TDP-43, a nucleocytoplasmic shuttle protein consisting of 414 residues, forms self-association in the nucleus for physiological gene regulation, while aggregation into amyloid (consisting of aberrant β-sheets) in the cytoplasm causes neurodegenerative diseases such as amyotrophic lateral sclerosis. Post-translational phosphorylation of TDP-43 alters the self-association properties, which affects both the physiological function in the nucleus and the amyloidogenic potential in the cytoplasm, thereby impacting upon disease progression. However, insight into the role of per-residue phosphorylation in the self-association remains limited due to the difficulty in obtaining site-specifically phosphorylated TDP-43. Here, we demonstrate semi-synthesis of full-length TDP-43 that is uniformly phosphorylated at the 48th serine residue (designated as TDP[pS48]).
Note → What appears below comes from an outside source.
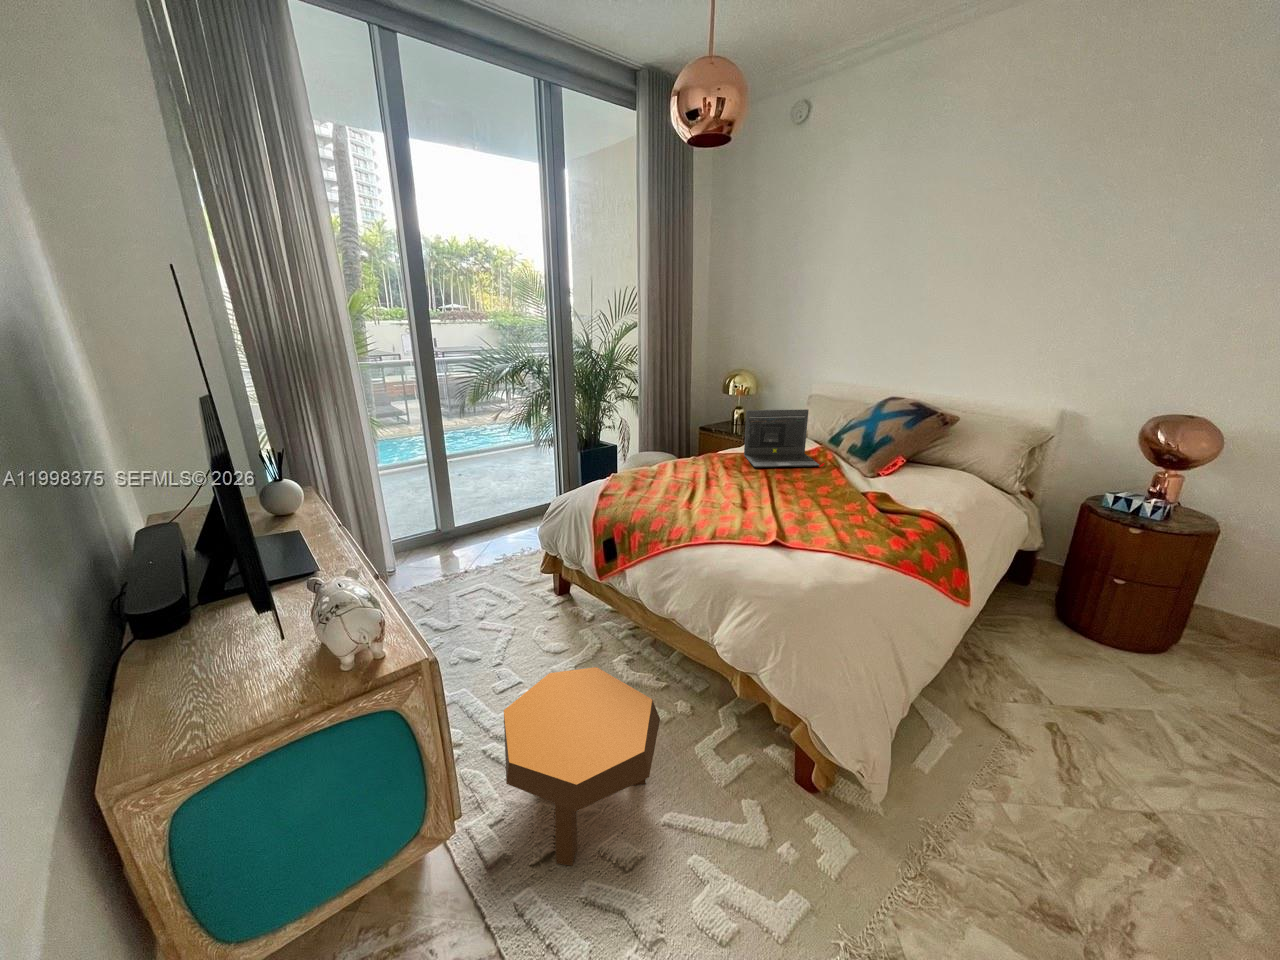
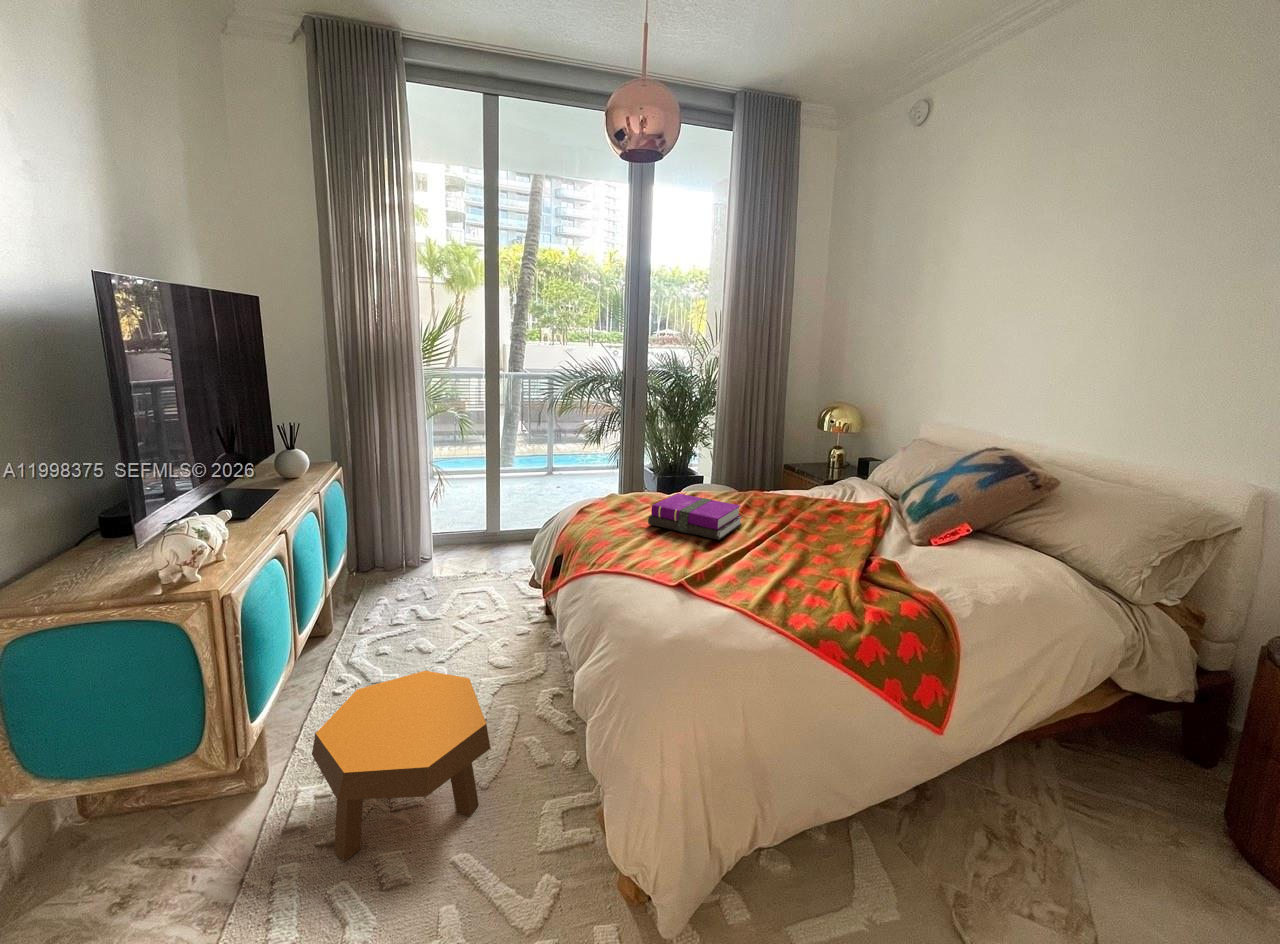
laptop: present [744,409,824,467] -> none [770,445,864,525]
notebook: none [680,464,750,497] -> present [648,494,742,540]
The synthetic scheme consisting of native chemical ligation followed by His-tag affinity chromatography efficiently gave TDP(pS48) with a high purity. Interestingly, unlike non-phosphorylated TDP-43, the phosphorylated TDP-43 was found to have weak self-association property and to form aggregates that were not typical amyloid fibrils. Furthermore, chemical synthesis and three-dimensional structure analysis of the N-terminal domain (NTD, corresponding to TDP) suggested that the phosphate ion at Ser48 weakens the inter-NTD interaction by inducing electrostatic repulsion. It significantly advances understanding of the pathological mechanisms involved in the post-translational modifications of TDP-43 associated with the neurodegenerative diseases.